[Dataset entries]:
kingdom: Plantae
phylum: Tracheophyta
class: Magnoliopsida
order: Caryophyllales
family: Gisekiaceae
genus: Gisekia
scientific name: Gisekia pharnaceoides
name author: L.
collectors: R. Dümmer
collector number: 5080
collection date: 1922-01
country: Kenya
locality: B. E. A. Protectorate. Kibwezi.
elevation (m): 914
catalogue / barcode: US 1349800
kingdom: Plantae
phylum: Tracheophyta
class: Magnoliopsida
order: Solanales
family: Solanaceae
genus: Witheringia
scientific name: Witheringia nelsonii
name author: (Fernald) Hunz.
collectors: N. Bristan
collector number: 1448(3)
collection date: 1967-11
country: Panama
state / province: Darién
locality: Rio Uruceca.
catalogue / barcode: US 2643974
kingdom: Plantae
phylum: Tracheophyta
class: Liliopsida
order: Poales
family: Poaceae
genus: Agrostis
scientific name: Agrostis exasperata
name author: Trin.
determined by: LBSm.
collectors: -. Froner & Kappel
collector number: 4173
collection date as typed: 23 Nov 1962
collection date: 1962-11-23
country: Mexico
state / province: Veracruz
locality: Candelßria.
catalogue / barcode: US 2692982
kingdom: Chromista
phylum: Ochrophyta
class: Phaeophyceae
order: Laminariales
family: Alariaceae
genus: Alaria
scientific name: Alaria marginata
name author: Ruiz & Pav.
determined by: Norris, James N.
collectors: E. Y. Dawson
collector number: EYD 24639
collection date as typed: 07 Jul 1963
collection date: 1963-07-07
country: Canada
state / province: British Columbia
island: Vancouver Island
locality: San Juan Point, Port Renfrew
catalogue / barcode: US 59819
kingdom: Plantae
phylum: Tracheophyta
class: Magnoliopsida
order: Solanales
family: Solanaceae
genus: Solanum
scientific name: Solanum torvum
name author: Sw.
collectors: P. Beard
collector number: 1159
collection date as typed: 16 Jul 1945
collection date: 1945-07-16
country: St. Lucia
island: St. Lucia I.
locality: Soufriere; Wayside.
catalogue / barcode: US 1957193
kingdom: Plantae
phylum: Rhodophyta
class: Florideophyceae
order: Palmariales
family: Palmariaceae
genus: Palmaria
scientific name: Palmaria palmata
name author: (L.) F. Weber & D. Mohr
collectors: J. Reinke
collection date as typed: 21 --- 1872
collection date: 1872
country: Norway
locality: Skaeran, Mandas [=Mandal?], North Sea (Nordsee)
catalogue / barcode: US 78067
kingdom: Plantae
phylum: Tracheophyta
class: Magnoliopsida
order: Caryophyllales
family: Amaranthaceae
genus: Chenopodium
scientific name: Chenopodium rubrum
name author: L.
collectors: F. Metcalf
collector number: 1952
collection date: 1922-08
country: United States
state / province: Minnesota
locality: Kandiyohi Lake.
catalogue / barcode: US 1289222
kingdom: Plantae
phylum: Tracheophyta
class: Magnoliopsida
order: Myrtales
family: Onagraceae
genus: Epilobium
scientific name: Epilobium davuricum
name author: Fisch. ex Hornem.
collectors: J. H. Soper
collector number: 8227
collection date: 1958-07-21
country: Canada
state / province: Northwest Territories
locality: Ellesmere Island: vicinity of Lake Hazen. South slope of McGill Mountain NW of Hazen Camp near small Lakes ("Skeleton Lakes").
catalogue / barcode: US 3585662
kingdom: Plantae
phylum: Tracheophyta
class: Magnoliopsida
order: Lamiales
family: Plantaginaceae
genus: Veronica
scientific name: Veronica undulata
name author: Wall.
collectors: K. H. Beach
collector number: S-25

[Written task]: Rewrite every line of the rows above as a single numbered list, omitting any blank lines.

[Solved exercise]:
1. kingdom: Plantae
2. phylum: Tracheophyta
3. class: Magnoliopsida
4. order: Caryophyllales
5. family: Gisekiaceae
6. genus: Gisekia
7. scientific name: Gisekia pharnaceoides
8. name author: L.
9. collectors: R. Dümmer
10. collector number: 5080
11. collection date: 1922-01
12. country: Kenya
13. locality: B. E. A. Protectorate. Kibwezi.
14. elevation (m): 914
15. catalogue / barcode: US 1349800
16. kingdom: Plantae
17. phylum: Tracheophyta
18. class: Magnoliopsida
19. order: Solanales
20. family: Solanaceae
21. genus: Witheringia
22. scientific name: Witheringia nelsonii
23. name author: (Fernald) Hunz.
24. collectors: N. Bristan
25. collector number: 1448(3)
26. collection date: 1967-11
27. country: Panama
28. state / province: Darién
29. locality: Rio Uruceca.
30. catalogue / barcode: US 2643974
31. kingdom: Plantae
32. phylum: Tracheophyta
33. class: Liliopsida
34. order: Poales
35. family: Poaceae
36. genus: Agrostis
37. scientific name: Agrostis exasperata
38. name author: Trin.
39. determined by: LBSm.
40. collectors: -. Froner & Kappel
41. collector number: 4173
42. collection date as typed: 23 Nov 1962
43. collection date: 1962-11-23
44. country: Mexico
45. state / province: Veracruz
46. locality: Candelßria.
47. catalogue / barcode: US 2692982
48. kingdom: Chromista
49. phylum: Ochrophyta
50. class: Phaeophyceae
51. order: Laminariales
52. family: Alariaceae
53. genus: Alaria
54. scientific name: Alaria marginata
55. name author: Ruiz & Pav.
56. determined by: Norris, James N.
57. collectors: E. Y. Dawson
58. collector number: EYD 24639
59. collection date as typed: 07 Jul 1963
60. collection date: 1963-07-07
61. country: Canada
62. state / province: British Columbia
63. island: Vancouver Island
64. locality: San Juan Point, Port Renfrew
65. catalogue / barcode: US 59819
66. kingdom: Plantae
67. phylum: Tracheophyta
68. class: Magnoliopsida
69. order: Solanales
70. family: Solanaceae
71. genus: Solanum
72. scientific name: Solanum torvum
73. name author: Sw.
74. collectors: P. Beard
75. collector number: 1159
76. collection date as typed: 16 Jul 1945
77. collection date: 1945-07-16
78. country: St. Lucia
79. island: St. Lucia I.
80. locality: Soufriere; Wayside.
81. catalogue / barcode: US 1957193
82. kingdom: Plantae
83. phylum: Rhodophyta
84. class: Florideophyceae
85. order: Palmariales
86. family: Palmariaceae
87. genus: Palmaria
88. scientific name: Palmaria palmata
89. name author: (L.) F. Weber & D. Mohr
90. collectors: J. Reinke
91. collection date as typed: 21 --- 1872
92. collection date: 1872
93. country: Norway
94. locality: Skaeran, Mandas [=Mandal?], North Sea (Nordsee)
95. catalogue / barcode: US 78067
96. kingdom: Plantae
97. phylum: Tracheophyta
98. class: Magnoliopsida
99. order: Caryophyllales
100. family: Amaranthaceae
101. genus: Chenopodium
102. scientific name: Chenopodium rubrum
103. name author: L.
104. collectors: F. Metcalf
105. collector number: 1952
106. collection date: 1922-08
107. country: United States
108. state / province: Minnesota
109. locality: Kandiyohi Lake.
110. catalogue / barcode: US 1289222
111. kingdom: Plantae
112. phylum: Tracheophyta
113. class: Magnoliopsida
114. order: Myrtales
115. family: Onagraceae
116. genus: Epilobium
117. scientific name: Epilobium davuricum
118. name author: Fisch. ex Hornem.
119. collectors: J. H. Soper
120. collector number: 8227
121. collection date: 1958-07-21
122. country: Canada
123. state / province: Northwest Territories
124. locality: Ellesmere Island: vicinity of Lake Hazen. South slope of McGill Mountain NW of Hazen Camp near small Lakes ("Skeleton Lakes").
125. catalogue / barcode: US 3585662
126. kingdom: Plantae
127. phylum: Tracheophyta
128. class: Magnoliopsida
129. order: Lamiales
130. family: Plantaginaceae
131. genus: Veronica
132. scientific name: Veronica undulata
133. name author: Wall.
134. collectors: K. H. Beach
135. collector number: S-25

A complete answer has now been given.